Instructions for the task :: Please count the lines in the listing below that contain the string "results", matching case exactly. Reply with the number only.

Stored records
━━━━━━━━━━

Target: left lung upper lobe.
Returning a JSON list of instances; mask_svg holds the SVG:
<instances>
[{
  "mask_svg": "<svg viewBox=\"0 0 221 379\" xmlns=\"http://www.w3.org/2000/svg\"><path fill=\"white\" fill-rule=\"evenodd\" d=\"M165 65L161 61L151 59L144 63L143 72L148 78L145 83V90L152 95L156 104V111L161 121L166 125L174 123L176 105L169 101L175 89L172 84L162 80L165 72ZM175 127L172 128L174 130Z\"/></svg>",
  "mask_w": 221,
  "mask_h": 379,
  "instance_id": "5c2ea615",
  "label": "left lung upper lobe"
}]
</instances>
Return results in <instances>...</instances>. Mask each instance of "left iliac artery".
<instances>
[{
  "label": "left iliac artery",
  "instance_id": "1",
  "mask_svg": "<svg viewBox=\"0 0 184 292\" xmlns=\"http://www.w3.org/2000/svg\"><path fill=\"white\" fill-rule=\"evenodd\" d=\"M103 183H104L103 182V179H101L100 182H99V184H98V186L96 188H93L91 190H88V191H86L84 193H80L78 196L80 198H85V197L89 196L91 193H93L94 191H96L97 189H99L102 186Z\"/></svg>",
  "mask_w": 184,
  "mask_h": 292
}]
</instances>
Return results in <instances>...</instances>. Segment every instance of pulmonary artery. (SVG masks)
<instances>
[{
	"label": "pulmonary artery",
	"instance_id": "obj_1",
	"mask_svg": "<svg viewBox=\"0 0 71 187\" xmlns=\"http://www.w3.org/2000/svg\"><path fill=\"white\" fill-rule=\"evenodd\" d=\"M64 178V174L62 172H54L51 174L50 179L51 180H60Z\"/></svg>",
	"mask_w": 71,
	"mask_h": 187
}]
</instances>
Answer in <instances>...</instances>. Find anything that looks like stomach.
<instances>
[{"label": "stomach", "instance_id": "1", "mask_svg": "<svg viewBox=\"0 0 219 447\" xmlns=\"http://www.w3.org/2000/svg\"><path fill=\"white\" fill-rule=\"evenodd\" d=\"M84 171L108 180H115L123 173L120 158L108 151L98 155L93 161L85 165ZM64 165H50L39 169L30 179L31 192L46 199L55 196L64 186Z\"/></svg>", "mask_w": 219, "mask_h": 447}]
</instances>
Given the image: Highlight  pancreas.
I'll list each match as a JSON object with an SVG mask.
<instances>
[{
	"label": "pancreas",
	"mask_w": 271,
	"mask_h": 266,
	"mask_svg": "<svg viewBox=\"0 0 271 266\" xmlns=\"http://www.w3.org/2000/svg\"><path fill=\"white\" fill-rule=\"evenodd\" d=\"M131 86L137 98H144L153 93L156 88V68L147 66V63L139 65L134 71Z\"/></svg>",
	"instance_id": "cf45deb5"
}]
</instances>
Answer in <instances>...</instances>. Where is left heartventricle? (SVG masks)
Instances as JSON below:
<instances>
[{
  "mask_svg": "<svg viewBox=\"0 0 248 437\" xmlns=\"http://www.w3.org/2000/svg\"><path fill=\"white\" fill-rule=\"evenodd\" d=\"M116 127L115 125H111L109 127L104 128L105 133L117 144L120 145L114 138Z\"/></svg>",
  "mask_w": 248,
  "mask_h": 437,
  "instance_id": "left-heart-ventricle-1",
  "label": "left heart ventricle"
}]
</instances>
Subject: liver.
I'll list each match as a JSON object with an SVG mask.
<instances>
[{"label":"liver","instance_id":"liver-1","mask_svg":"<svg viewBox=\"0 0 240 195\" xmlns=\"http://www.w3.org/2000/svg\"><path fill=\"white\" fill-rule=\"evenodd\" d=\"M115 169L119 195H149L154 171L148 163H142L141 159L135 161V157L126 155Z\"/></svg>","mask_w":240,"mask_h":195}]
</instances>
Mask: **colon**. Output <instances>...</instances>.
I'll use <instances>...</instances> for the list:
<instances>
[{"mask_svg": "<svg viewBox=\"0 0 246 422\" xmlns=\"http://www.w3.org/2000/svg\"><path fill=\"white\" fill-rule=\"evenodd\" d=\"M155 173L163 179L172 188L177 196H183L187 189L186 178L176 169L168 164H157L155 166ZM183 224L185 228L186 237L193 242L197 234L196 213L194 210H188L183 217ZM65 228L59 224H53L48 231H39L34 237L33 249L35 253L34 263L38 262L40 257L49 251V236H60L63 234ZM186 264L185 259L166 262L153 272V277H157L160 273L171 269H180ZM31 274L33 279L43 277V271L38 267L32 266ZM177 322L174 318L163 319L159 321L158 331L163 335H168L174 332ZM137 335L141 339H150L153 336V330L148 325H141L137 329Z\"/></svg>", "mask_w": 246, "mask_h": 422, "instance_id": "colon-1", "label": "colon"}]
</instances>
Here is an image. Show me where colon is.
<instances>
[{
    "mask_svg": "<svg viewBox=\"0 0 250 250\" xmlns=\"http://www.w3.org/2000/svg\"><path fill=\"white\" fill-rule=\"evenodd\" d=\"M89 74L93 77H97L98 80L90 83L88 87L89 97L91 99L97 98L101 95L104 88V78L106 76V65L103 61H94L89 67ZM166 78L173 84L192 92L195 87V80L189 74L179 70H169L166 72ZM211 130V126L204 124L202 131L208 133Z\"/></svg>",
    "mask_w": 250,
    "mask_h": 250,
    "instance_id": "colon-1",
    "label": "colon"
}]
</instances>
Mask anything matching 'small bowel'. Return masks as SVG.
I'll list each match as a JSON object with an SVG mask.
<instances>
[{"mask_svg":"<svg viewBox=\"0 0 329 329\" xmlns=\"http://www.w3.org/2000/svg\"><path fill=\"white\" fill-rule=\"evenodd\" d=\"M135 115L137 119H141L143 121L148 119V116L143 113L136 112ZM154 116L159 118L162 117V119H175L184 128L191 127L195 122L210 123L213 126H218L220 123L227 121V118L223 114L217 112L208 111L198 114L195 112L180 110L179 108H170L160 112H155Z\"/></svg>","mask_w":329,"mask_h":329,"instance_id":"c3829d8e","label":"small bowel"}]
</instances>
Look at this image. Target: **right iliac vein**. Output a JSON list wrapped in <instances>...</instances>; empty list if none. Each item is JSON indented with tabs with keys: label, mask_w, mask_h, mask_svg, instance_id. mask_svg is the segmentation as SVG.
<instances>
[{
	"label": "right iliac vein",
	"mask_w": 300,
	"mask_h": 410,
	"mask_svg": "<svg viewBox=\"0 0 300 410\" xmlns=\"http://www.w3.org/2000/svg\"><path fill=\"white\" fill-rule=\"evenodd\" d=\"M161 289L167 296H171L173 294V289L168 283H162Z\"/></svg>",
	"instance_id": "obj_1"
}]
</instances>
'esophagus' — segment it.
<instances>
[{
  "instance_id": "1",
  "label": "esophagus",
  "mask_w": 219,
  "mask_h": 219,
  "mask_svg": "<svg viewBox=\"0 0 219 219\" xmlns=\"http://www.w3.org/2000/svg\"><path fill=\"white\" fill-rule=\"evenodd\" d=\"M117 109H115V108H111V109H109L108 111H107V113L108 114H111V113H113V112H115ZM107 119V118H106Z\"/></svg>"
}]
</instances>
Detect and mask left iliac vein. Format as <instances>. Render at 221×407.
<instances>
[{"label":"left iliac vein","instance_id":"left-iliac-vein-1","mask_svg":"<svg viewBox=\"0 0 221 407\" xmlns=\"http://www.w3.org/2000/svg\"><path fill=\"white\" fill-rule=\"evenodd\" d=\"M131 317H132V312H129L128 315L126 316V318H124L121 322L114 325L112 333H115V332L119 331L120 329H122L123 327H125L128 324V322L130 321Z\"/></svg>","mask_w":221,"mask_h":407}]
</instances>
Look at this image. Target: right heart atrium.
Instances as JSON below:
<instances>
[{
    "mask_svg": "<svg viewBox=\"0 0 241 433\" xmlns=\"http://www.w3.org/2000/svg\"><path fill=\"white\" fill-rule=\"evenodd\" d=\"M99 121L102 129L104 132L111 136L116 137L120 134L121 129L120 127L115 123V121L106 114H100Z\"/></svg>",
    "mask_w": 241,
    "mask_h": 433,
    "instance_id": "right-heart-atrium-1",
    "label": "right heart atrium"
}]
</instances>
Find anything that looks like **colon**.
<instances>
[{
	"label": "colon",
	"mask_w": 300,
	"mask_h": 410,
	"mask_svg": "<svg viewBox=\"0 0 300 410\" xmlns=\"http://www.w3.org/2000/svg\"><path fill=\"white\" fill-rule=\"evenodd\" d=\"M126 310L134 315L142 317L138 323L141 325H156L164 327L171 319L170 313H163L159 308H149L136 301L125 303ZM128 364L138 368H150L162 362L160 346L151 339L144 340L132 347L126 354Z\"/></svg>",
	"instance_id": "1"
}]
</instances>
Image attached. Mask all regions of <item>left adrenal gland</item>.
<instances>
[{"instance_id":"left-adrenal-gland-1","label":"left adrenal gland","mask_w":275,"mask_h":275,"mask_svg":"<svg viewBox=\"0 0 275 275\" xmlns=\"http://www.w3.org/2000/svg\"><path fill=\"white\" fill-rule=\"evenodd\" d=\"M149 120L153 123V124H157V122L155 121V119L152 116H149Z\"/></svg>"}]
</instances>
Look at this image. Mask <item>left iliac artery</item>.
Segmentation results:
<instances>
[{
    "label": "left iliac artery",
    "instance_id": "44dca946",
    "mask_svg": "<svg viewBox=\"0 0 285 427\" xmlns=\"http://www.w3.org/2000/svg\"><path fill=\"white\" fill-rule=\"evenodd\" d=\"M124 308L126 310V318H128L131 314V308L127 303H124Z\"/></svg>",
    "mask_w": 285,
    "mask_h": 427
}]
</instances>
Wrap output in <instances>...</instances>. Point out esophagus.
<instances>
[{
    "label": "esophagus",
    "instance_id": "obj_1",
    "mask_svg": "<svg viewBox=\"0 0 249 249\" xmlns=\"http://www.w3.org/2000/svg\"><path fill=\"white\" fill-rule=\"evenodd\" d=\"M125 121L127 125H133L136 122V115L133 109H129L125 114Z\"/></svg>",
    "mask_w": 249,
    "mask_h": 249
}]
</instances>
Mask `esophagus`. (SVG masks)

━━━━━━━━━━

Completed task :: 3